Back in the fifties, Mainframes were the absolute stars of the IT environment, recognized by their enormous room sized calculators which were used by enterprises to store data. The “Operators”, as they were called back then, were working on something called light terminals which consisted of nothing more than a monitor and a Keyboard. The top of the line were the IBM 700/700 and AS400 Systems.
Mainframes were extremely secure but costly. Not only from a hardware perspective but also from a maintenance perspective which made them accessible to large enterprises only. However, as technology advanced and personal computing developed, terminals started to get replaced with PCs shifting the power and data from a central location to the hands of the end-user and by that reducing the overall costs. You could compare this change to what is happening today with Edge Computing.
IT is constantly changing our environment and its impact can especially be seen in the workplace where connectivity & technology allow us to work remotely and connect with team members anywhere in the world. IT is on the move, it is smart, it is multidevice, multicloud, BYOD, and Anything as a Service. Regardless of where you are currently based you will most likely have a wideband connection of 100 Mbps, 1 Gbps or 10 Gbps. Imagine that kind of connection speed back in the days of the Mainframes. IT evolution has not only pushed down costs while increasing the level of security and compliance but also generated numerous private and public services in the “cloud”. This new global scenario has the same architectural benefits as the Mainframes but without their high costs.

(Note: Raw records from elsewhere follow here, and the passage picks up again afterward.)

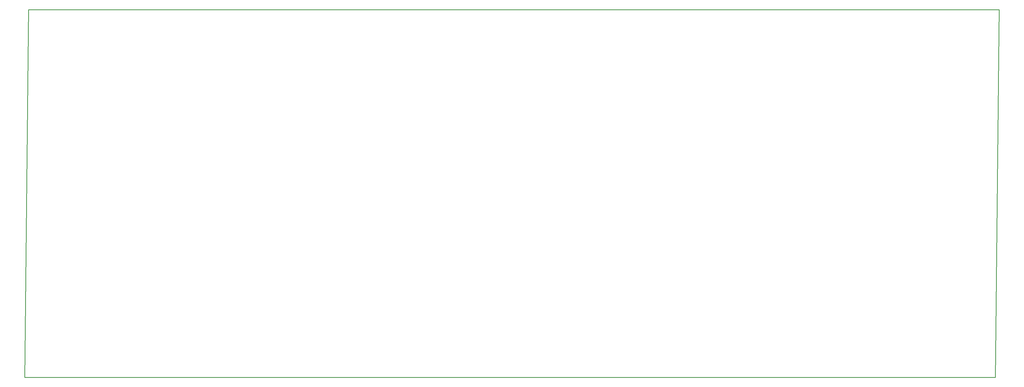
<source format=gbr>
G04 EAGLE Gerber RS-274X export*
G75*
%MOMM*%
%FSLAX34Y34*%
%LPD*%
%IN*%
%IPPOS*%
%AMOC8*
5,1,8,0,0,1.08239X$1,22.5*%
G01*
G04 Define Apertures*
%ADD10C,0.254000*%
D10*
X0Y0D02*
X3233302Y0D01*
X3246002Y1225325D01*
X12700Y1225325D01*
X0Y0D01*
M02*

</source>
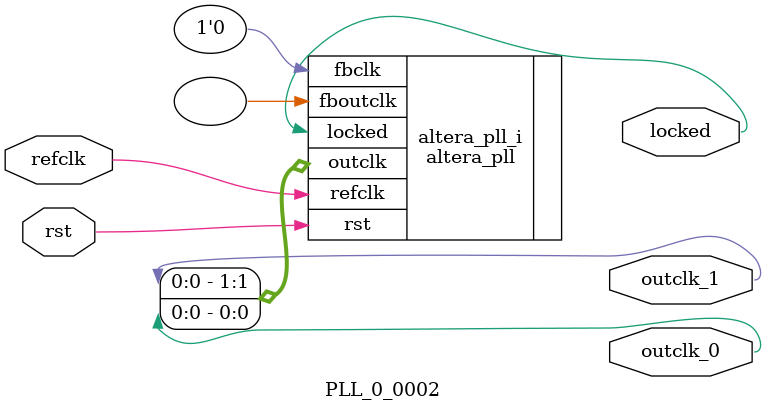
<source format=v>
`timescale 1ns/10ps
module  PLL_0_0002(

	// interface 'refclk'
	input wire refclk,

	// interface 'reset'
	input wire rst,

	// interface 'outclk0'
	output wire outclk_0,

	// interface 'outclk1'
	output wire outclk_1,

	// interface 'locked'
	output wire locked
);

	altera_pll #(
		.fractional_vco_multiplier("false"),
		.reference_clock_frequency("50.0 MHz"),
		.operation_mode("direct"),
		.number_of_clocks(2),
		.output_clock_frequency0("50.000000 MHz"),
		.phase_shift0("0 ps"),
		.duty_cycle0(50),
		.output_clock_frequency1("200.000000 MHz"),
		.phase_shift1("0 ps"),
		.duty_cycle1(50),
		.output_clock_frequency2("0 MHz"),
		.phase_shift2("0 ps"),
		.duty_cycle2(50),
		.output_clock_frequency3("0 MHz"),
		.phase_shift3("0 ps"),
		.duty_cycle3(50),
		.output_clock_frequency4("0 MHz"),
		.phase_shift4("0 ps"),
		.duty_cycle4(50),
		.output_clock_frequency5("0 MHz"),
		.phase_shift5("0 ps"),
		.duty_cycle5(50),
		.output_clock_frequency6("0 MHz"),
		.phase_shift6("0 ps"),
		.duty_cycle6(50),
		.output_clock_frequency7("0 MHz"),
		.phase_shift7("0 ps"),
		.duty_cycle7(50),
		.output_clock_frequency8("0 MHz"),
		.phase_shift8("0 ps"),
		.duty_cycle8(50),
		.output_clock_frequency9("0 MHz"),
		.phase_shift9("0 ps"),
		.duty_cycle9(50),
		.output_clock_frequency10("0 MHz"),
		.phase_shift10("0 ps"),
		.duty_cycle10(50),
		.output_clock_frequency11("0 MHz"),
		.phase_shift11("0 ps"),
		.duty_cycle11(50),
		.output_clock_frequency12("0 MHz"),
		.phase_shift12("0 ps"),
		.duty_cycle12(50),
		.output_clock_frequency13("0 MHz"),
		.phase_shift13("0 ps"),
		.duty_cycle13(50),
		.output_clock_frequency14("0 MHz"),
		.phase_shift14("0 ps"),
		.duty_cycle14(50),
		.output_clock_frequency15("0 MHz"),
		.phase_shift15("0 ps"),
		.duty_cycle15(50),
		.output_clock_frequency16("0 MHz"),
		.phase_shift16("0 ps"),
		.duty_cycle16(50),
		.output_clock_frequency17("0 MHz"),
		.phase_shift17("0 ps"),
		.duty_cycle17(50),
		.pll_type("General"),
		.pll_subtype("General")
	) altera_pll_i (
		.rst	(rst),
		.outclk	({outclk_1, outclk_0}),
		.locked	(locked),
		.fboutclk	( ),
		.fbclk	(1'b0),
		.refclk	(refclk)
	);
endmodule


</source>
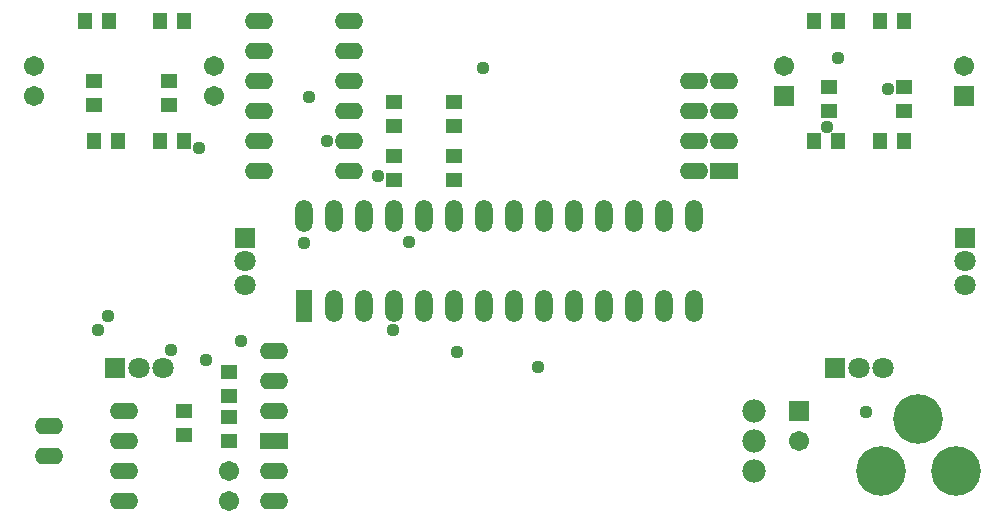
<source format=gts>
G04 Layer_Color=8388736*
%FSLAX24Y24*%
%MOIN*%
G70*
G01*
G75*
%ADD37R,0.0580X0.0480*%
%ADD38R,0.0480X0.0580*%
%ADD39C,0.1655*%
%ADD40R,0.0946X0.0552*%
%ADD41O,0.0946X0.0552*%
%ADD42O,0.0580X0.1080*%
%ADD43R,0.0580X0.1080*%
%ADD44C,0.0710*%
%ADD45R,0.0710X0.0710*%
%ADD46R,0.0671X0.0671*%
%ADD47C,0.0671*%
%ADD48O,0.0946X0.0552*%
%ADD49R,0.0946X0.0552*%
%ADD50C,0.0780*%
%ADD51C,0.0440*%
G54D37*
X6000Y3200D02*
D03*
Y4000D02*
D03*
X7500Y4500D02*
D03*
Y5300D02*
D03*
X3000Y14200D02*
D03*
Y15000D02*
D03*
X5500Y14200D02*
D03*
Y15000D02*
D03*
X30000Y14800D02*
D03*
Y14000D02*
D03*
X27500Y14800D02*
D03*
Y14000D02*
D03*
X7500Y3800D02*
D03*
Y3000D02*
D03*
X15000Y11700D02*
D03*
Y12500D02*
D03*
X13000D02*
D03*
Y11700D02*
D03*
X15000Y14300D02*
D03*
Y13500D02*
D03*
X13000D02*
D03*
Y14300D02*
D03*
G54D38*
X3000Y13000D02*
D03*
X3800D02*
D03*
X5200D02*
D03*
X6000D02*
D03*
Y17000D02*
D03*
X5200D02*
D03*
X29200Y13000D02*
D03*
X30000D02*
D03*
Y17000D02*
D03*
X29200D02*
D03*
X27800Y13000D02*
D03*
X27000D02*
D03*
Y17000D02*
D03*
X27800D02*
D03*
X3500D02*
D03*
X2700D02*
D03*
G54D39*
X29240Y2020D02*
D03*
X31720D02*
D03*
X30480Y3756D02*
D03*
G54D40*
X24000Y12000D02*
D03*
G54D41*
Y13000D02*
D03*
Y14000D02*
D03*
Y15000D02*
D03*
X23000Y12000D02*
D03*
Y13000D02*
D03*
Y14000D02*
D03*
Y15000D02*
D03*
X1500Y3500D02*
D03*
Y2500D02*
D03*
X8500Y17000D02*
D03*
Y16000D02*
D03*
Y15000D02*
D03*
Y14000D02*
D03*
Y13000D02*
D03*
Y12000D02*
D03*
X11500D02*
D03*
Y13000D02*
D03*
Y14000D02*
D03*
Y15000D02*
D03*
Y16000D02*
D03*
Y17000D02*
D03*
G54D42*
X23000Y10500D02*
D03*
X22000D02*
D03*
X21000D02*
D03*
X20000D02*
D03*
X19000D02*
D03*
X18000D02*
D03*
X17000D02*
D03*
X16000D02*
D03*
X15000D02*
D03*
X14000D02*
D03*
X13000D02*
D03*
X12000D02*
D03*
X11000D02*
D03*
X10000D02*
D03*
X23000Y7500D02*
D03*
X22000D02*
D03*
X21000D02*
D03*
X20000D02*
D03*
X19000D02*
D03*
X18000D02*
D03*
X17000D02*
D03*
X16000D02*
D03*
X15000D02*
D03*
X14000D02*
D03*
X13000D02*
D03*
X12000D02*
D03*
X11000D02*
D03*
G54D43*
X10000D02*
D03*
G54D44*
X4500Y5457D02*
D03*
X5287D02*
D03*
X8043Y9000D02*
D03*
Y8213D02*
D03*
X28500Y5457D02*
D03*
X29287D02*
D03*
X32043Y9000D02*
D03*
Y8213D02*
D03*
G54D45*
X3713Y5457D02*
D03*
X8043Y9787D02*
D03*
X27713Y5457D02*
D03*
X32043Y9787D02*
D03*
G54D46*
X26500Y4000D02*
D03*
X26000Y14500D02*
D03*
X32000D02*
D03*
G54D47*
X26500Y3000D02*
D03*
X7500Y2000D02*
D03*
Y1000D02*
D03*
X7000Y15500D02*
D03*
Y14500D02*
D03*
X1000Y15500D02*
D03*
Y14500D02*
D03*
X26000Y15500D02*
D03*
X32000D02*
D03*
G54D48*
X9000Y6000D02*
D03*
Y5000D02*
D03*
Y4000D02*
D03*
Y2000D02*
D03*
Y1000D02*
D03*
X4000D02*
D03*
Y2000D02*
D03*
Y3000D02*
D03*
Y4000D02*
D03*
G54D49*
X9000Y3000D02*
D03*
G54D50*
X25000Y2000D02*
D03*
Y4000D02*
D03*
Y3000D02*
D03*
G54D51*
X27800Y15776D02*
D03*
X27420Y13496D02*
D03*
X10780Y13000D02*
D03*
X15110Y5966D02*
D03*
X6730Y5726D02*
D03*
X5580Y6046D02*
D03*
X28740Y3969D02*
D03*
X6490Y12786D02*
D03*
X13490Y9656D02*
D03*
X3460Y7166D02*
D03*
X3120Y6716D02*
D03*
X29470Y14736D02*
D03*
X12970Y6716D02*
D03*
X15971Y15446D02*
D03*
X7900Y6346D02*
D03*
X10000Y9626D02*
D03*
X10180Y14476D02*
D03*
X12467Y11846D02*
D03*
X17793Y5489D02*
D03*
M02*

</source>
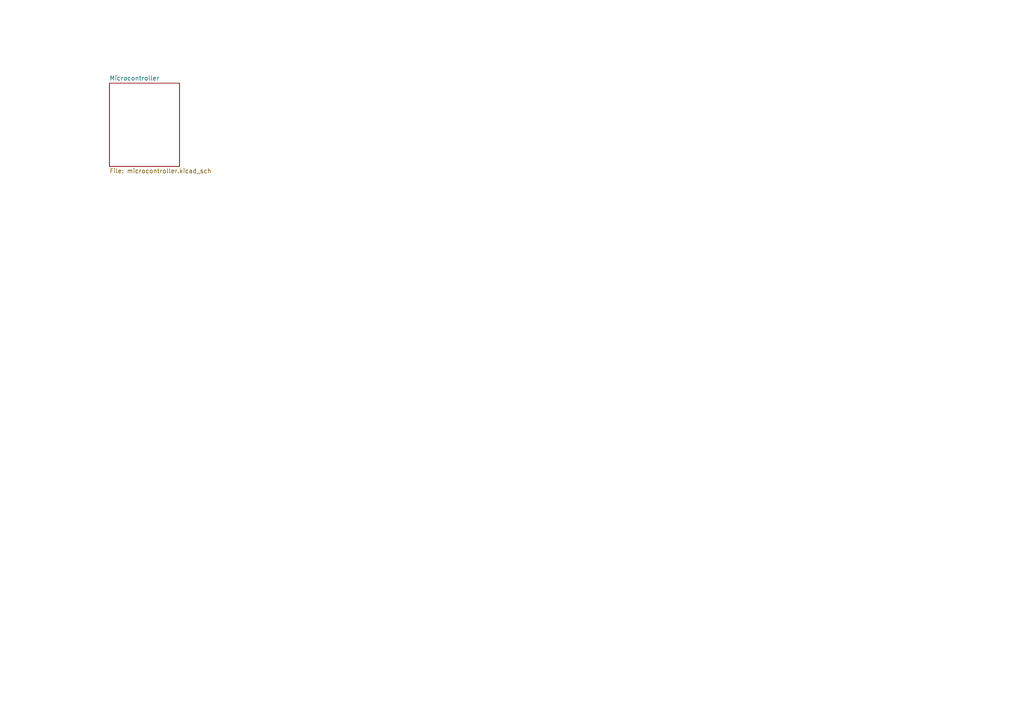
<source format=kicad_sch>
(kicad_sch
	(version 20250114)
	(generator "eeschema")
	(generator_version "9.0")
	(uuid "7b59966f-0dc1-479d-a741-644cad5fce50")
	(paper "A4")
	(title_block
		(title "INFERNO")
		(date "2025-10-05")
		(rev "1.0")
	)
	(lib_symbols)
	(sheet
		(at 31.75 24.13)
		(size 20.32 24.13)
		(exclude_from_sim no)
		(in_bom yes)
		(on_board yes)
		(dnp no)
		(fields_autoplaced yes)
		(stroke
			(width 0.1524)
			(type solid)
		)
		(fill
			(color 0 0 0 0.0000)
		)
		(uuid "6395105d-a931-4ecf-8d41-eadbb2c4bfcb")
		(property "Sheetname" "Microcontroller"
			(at 31.75 23.4184 0)
			(effects
				(font
					(size 1.27 1.27)
				)
				(justify left bottom)
			)
		)
		(property "Sheetfile" "microcontroller.kicad_sch"
			(at 31.75 48.8446 0)
			(effects
				(font
					(size 1.27 1.27)
				)
				(justify left top)
			)
		)
		(instances
			(project "INFERNO"
				(path "/7b59966f-0dc1-479d-a741-644cad5fce50"
					(page "2")
				)
			)
		)
	)
	(sheet_instances
		(path "/"
			(page "1")
		)
	)
	(embedded_fonts no)
)

</source>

The Cloud has bypassed today’s technology & licensing limitations. For example, in order to provide a Remote Desktop Service to a private datacentre you need one VM and one desktop per user which isn’t very cost efficient. One solution to this problem is to let multiple users share one VM on a Windows Server. However, unfortunately many applications will not work in that infrastructure unless you add 3rd party tools such as Citrix, which results in higher costs and more complex management. However, Microsoft recently provided a solution for this issue when they launched Windows Virtual Desktop. Windows Virtual Desktop is a PaaS Desktop and application virtualization service that allows multiple users to be connected to one single Windows 10 Enterprise..
Windows Virtual Desktop ease the following complications:
· Lack of technical skills needed to build a solid offer
· Complexity and costs from 3d party vendors
· Infrastructure configuration
· Application compatibility
A Windows 10 or Microsoft 365 license in CSP provides the whole Infrastructure (Connection broker, Gateway, web access, load balancing, diagnostic as a service) for Windows Virtual Desktop, plus the FSlogix technology. All for free. This new service is available on Azure only, and with the correct cloud strategy, you can leverage this service to a fraction of the classical on-premise costs. All you need to do is pay for the Session Hosts where users connect to the Microsoft 365 license. The benefit of this model is that you only pay per usage and get complete control over your costs. Azure combined with Windows Virtual Desktop is without doubt a game changer in the market of Virtual Desktops.
The question is: Are you ready for it?